I have a simple kernel as
__global__ void hello_cuda() {
int a = 10;
printf("hello from GPU\n");
}
When I use Nsight compute to see the Source and SASS section, I see:
# Address Source
1 00007fe8 82f9ca00 IMAD.MOV.U32 R1, RZ, RZ, c[0x0][0x28]
2 00007fe8 82f9ca10 UMOV UR4, 0x0
3 00007fe8 82f9ca20 CS2R R6, SRZ
4 00007fe8 82f9ca30 UMOV UR5, 0x0
5 00007fe8 82f9ca40 MOV R4, UR4
6 00007fe8 82f9ca50 IMAD.U32 R5, RZ, RZ, UR5
7 00007fe8 82f9ca60 MOV R20, 0x0
8 00007fe8 82f9ca70 MOV R21, 0x0
9 00007fe8 82f9ca80 CALL.ABS.NOINC 0x0
10 00007fe8 82f9ca90 EXIT
11 00007fe8 82f9caa0 BRA 0x7fe882f9caa0
12 00007fe8 82f9cab0 NOP
13 00007fe8 82f9cac0 NOP
14 00007fe8 82f9cad0 NOP
15 00007fe8 82f9cae0 NOP
16 00007fe8 82f9caf0 NOP
But when I do cuobjdump -sass saas_source_mapping_trial
, I get
code for sm_52
Function : _Z10hello_cudav
.headerflags @"EF_CUDA_SM52 EF_CUDA_PTX_SM(EF_CUDA_SM52)"
/* 0x001fc400fe2007f6 */
/*0008*/ MOV R1, c[0x0][0x20] ; /* 0x4c98078000870001 */
/*0010*/ MOV32I R4, 0x0 ; /* 0x010000000007f004 */
/*0018*/ MOV32I R5, 0x0 ; /* 0x010000000007f005 */
/* 0x001ff400fec007f1 */
/*0028*/ MOV R6, RZ ; /* 0x5c9807800ff70006 */
/*0030*/ MOV R7, RZ ; /* 0x5c9807800ff70007 */
/*0038*/ JCAL 0x0 ; /* 0xe220000000000040 */
/* 0x001ffc00fda007ef */
/*0048*/ NOP ; /* 0x50b0000000070f00 */
/*0050*/ NOP ; /* 0x50b0000000070f00 */
/*0058*/ EXIT ; /* 0xe30000000007000f */
/* 0x001f8000fc0007ff */
/*0068*/ BRA 0x60 ; /* 0xe2400fffff07000f */
/*0070*/ NOP; /* 0x50b0000000070f00 */
/*0078*/ NOP; /* 0x50b0000000070f00 */
Why is there a difference between my SASS and the NCU one?
Unless you are running on a cc5.2 device, the nsight compute won't match the sass obtained with cuobjdump. cuobjdump shows you the compiled code in the binary. But if you have compiled with PTX included, and are running on a different architecture (than cc5.2 in this case) then the JIT mechanism will recompile your device code on the fly. nsight compute will "see" that recompiled device code. So the first step in harmonization/sanity in this situation is to compile for the device architecture you are running on, and make sure you are comparing SASS that is intended for the same architecture
(I'm fairly confident you are not comparing apples to apples here. The cuobjdump SASS indicates it was compiled for sm_52, a maxwell architecture, whereas the ncu SASS includes a UMOV instruction, which targets the uniform datapath on a turing or newer GPU.)

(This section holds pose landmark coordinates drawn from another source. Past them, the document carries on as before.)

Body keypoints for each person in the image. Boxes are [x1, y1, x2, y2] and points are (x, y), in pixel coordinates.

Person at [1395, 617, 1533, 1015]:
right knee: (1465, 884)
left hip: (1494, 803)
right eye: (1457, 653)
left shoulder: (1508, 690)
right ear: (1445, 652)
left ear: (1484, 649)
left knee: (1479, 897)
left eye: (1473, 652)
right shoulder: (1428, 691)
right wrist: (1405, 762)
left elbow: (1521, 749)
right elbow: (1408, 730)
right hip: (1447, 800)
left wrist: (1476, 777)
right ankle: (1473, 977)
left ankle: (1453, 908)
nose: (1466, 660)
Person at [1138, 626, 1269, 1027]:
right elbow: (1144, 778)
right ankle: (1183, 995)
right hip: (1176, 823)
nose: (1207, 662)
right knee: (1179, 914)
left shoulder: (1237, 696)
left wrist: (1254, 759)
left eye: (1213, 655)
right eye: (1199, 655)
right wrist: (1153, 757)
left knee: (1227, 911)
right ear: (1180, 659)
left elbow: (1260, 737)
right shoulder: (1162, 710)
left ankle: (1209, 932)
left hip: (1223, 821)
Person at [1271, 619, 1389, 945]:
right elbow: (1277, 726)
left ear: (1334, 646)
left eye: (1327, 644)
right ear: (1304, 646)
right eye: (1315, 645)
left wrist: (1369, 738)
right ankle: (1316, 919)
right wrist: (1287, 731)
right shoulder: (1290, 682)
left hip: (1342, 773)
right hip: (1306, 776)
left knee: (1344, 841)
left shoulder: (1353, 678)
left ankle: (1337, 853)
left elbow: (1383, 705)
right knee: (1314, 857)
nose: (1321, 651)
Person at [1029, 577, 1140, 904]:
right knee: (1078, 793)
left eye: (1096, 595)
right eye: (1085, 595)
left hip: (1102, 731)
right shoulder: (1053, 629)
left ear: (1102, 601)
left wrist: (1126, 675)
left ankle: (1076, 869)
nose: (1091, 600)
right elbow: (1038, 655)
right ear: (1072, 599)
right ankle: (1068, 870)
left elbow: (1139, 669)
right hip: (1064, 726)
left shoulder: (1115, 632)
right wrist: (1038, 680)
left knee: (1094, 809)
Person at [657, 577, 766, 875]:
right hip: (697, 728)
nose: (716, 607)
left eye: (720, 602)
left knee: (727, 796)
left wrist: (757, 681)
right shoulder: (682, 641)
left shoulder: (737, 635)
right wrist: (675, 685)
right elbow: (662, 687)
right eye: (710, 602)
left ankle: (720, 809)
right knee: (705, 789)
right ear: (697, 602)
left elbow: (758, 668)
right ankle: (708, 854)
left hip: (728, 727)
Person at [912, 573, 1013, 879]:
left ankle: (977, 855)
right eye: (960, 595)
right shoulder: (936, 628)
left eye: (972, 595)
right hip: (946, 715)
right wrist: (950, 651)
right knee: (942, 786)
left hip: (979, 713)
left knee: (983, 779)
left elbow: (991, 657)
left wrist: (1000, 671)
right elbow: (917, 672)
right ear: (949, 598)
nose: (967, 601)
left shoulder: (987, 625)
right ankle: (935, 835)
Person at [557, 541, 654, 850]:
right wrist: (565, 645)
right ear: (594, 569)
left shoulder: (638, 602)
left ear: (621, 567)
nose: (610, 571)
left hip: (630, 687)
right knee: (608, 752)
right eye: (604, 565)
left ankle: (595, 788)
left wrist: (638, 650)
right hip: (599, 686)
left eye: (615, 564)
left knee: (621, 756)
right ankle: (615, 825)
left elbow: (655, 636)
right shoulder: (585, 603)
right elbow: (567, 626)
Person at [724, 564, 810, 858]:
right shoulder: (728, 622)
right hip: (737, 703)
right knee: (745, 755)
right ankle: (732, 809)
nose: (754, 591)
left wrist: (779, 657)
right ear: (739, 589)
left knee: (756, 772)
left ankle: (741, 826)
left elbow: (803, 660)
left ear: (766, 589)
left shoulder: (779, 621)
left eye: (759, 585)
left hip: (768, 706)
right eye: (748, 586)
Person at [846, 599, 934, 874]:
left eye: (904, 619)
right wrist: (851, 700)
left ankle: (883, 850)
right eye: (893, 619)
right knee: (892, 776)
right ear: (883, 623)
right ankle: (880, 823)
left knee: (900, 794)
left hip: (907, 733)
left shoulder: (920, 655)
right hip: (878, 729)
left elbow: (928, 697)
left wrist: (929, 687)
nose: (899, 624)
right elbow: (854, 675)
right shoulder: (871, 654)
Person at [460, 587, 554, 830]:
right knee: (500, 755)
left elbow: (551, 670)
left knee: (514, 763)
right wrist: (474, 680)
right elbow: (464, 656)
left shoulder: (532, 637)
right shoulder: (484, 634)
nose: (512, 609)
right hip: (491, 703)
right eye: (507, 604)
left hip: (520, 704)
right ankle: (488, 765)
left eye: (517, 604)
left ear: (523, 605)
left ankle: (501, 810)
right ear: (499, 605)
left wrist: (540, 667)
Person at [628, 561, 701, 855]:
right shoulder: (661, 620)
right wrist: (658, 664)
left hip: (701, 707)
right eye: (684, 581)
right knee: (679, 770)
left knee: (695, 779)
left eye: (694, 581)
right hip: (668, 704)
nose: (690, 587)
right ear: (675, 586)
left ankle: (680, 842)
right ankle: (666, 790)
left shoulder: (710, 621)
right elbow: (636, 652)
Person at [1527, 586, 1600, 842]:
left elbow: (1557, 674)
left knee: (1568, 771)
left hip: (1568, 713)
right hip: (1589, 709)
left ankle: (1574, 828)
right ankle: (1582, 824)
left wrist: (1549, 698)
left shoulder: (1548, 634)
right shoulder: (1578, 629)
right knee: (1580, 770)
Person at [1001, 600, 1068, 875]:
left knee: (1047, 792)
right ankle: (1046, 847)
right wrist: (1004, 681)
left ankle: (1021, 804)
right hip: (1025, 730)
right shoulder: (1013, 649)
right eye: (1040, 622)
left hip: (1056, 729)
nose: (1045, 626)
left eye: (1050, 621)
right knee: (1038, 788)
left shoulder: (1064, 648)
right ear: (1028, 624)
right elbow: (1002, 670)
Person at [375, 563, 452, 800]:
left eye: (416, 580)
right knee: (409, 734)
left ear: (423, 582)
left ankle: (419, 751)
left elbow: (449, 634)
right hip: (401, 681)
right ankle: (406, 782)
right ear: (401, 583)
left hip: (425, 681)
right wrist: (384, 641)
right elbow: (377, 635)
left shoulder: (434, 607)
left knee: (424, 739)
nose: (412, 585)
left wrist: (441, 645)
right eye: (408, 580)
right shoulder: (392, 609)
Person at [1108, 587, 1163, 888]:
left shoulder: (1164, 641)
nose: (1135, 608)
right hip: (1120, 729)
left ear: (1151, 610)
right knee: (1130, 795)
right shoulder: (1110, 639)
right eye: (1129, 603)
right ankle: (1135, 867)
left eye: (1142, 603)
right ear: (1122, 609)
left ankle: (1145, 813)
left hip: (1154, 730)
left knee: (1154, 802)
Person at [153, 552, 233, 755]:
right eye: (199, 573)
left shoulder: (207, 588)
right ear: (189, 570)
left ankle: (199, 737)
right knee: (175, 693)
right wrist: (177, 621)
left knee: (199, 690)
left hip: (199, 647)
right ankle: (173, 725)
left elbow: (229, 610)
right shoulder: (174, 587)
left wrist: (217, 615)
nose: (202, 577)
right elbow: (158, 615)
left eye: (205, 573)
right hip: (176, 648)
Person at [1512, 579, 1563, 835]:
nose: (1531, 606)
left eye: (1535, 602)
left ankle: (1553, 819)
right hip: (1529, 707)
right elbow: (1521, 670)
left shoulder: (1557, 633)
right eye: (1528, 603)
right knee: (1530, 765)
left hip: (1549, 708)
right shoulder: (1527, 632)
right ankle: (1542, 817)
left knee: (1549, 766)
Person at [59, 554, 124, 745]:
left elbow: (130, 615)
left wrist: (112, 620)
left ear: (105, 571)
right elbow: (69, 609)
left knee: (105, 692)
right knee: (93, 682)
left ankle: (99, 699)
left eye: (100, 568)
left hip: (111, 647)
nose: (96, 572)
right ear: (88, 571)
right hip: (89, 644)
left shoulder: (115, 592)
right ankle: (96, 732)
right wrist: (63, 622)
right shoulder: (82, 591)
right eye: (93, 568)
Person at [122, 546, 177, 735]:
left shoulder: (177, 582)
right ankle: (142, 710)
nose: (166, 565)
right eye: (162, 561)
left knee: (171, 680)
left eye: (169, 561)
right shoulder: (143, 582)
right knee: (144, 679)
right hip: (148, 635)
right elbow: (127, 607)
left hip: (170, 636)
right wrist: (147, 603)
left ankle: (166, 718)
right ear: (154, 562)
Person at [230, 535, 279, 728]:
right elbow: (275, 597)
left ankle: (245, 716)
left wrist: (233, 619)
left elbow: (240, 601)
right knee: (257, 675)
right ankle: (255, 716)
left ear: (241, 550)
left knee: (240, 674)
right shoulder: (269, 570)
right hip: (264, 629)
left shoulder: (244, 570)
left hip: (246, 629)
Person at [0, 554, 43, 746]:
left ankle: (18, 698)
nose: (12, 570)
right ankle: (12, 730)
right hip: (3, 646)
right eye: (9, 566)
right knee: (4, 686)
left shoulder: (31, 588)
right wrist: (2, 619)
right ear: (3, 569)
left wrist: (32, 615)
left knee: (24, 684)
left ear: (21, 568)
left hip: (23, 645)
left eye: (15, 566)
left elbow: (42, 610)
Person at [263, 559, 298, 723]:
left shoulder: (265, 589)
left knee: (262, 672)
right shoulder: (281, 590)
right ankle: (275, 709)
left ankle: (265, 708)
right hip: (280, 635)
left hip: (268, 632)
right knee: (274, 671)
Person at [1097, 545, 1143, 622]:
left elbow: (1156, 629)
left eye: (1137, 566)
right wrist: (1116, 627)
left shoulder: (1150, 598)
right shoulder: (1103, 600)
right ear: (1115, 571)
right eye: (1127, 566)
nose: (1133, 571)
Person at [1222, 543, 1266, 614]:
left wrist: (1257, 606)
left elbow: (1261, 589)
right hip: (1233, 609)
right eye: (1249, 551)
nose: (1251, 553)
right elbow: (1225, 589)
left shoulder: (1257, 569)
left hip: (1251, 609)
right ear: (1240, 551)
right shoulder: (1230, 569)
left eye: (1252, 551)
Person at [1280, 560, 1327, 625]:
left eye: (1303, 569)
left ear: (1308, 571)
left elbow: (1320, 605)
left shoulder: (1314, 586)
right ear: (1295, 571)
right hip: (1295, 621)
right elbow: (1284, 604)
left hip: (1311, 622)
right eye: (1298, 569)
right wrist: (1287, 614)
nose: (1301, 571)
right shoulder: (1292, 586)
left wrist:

How did NCU get the address? The address from my cuobjdump is not the same at all.
this is typical for runtime loaders in many architectures. The executable object (i.e. kernel) is placed into memory during the runtime loader process. That will affect the addresses displayed. When you are doing static analysis with cuobjdump, the "addresses" you see are relative addresses to the "base". Once the code is loaded into a particular place in memory, the addresses are different. They don't start at zero as the relative addresses do.
And, again, since the actual instructions are different, some of the offsets may be different. First step towards sanity is to compile for the architecture you are running on, then use cuobjdump.